The Analysis: Whether Cooper becomes the next Paul Newman will have a lot to do with whether he is driven to play the darker, more flawed characters (on his best day, Phil from The Hangover is no Hud) that Newman became famous for. Already, this has started to occur with Cooper’s turn in Derek Cianfrance’s forthcoming The Place Beyond the Pines, in which he plays a cop who turns in his conscience to become a politician.
“You just need to start leaning towards ‘edgier’ to show some weightiness,” advises one top publicist. “The message is fine; he’s got the ‘likable’ thing down. And you’ll probably see it shift when the movies start to shift — which they will, soon, unless the agent [representing him] is an idiot and keeps him in the same stuff over and over.”
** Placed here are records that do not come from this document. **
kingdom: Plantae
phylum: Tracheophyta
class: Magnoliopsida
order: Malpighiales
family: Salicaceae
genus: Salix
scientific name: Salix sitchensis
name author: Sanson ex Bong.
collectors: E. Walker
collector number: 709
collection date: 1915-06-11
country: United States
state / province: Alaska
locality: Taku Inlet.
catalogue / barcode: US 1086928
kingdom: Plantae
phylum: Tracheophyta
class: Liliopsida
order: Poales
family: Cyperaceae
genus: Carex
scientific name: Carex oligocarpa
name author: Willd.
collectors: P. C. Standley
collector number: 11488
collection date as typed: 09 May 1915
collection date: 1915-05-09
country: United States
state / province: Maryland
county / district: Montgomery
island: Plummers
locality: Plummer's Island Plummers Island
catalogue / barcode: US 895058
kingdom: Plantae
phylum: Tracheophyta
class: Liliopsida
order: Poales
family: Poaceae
Fortunately, Cooper seems to show no interest in repeating himself … well, aside from the Hangover movies, which provide a steady star burnishing every couple years. Aside from those, he’s been admirably eager to work with auteurs like Cianfrance and Bier on their challenging indies, and he’s one of the few stars dominating the mid-budget category with entries like Silver Linings, Limitless, and his next two projects, a Cameron Crowe dramedy where he’ll star opposite Emma Stone, and a David O. Russell film co-starring Amy Adams and Christian Bale. Those $30 million movies are in short supply these days, but when you can land one that pays off, you get all the credit.
Though his future seems secure for now, then, opinion is divided as to just how big a star Cooper might ultimately become: While our marketing head hazards, “he just needs the right material and then he gets to jump up [to the next level],” our studio chief tempers the outlook a bit.
“Is he a ‘Buy’?” asks this president, answering the question, “Well, that depends what he’s priced at. I don’t know that he has tons more upside that he has now, but for what you pay him now, you get a good return. He’s got a nice future.”
The Bottom Line: Maybe that long and winding road to stardom was exactly what Cooper needed, because at this point, he’s making informed decisions like a pro. Silver Linings has a lot of awards season upside, and even if Cooper can’t penetrate the brutally packed Best Actor category at the Oscars, his expert performance will win him even more fans. Beyond that, the guy is doing Hangover III, another drama with Jennifer Lawrence, movies with Cameron Crowe and David O. Russell, and a (hoped-for) Broadway run of The Elephant Man. When you look at that slate, what can you quibble with, really? Bonne chance, Bradley!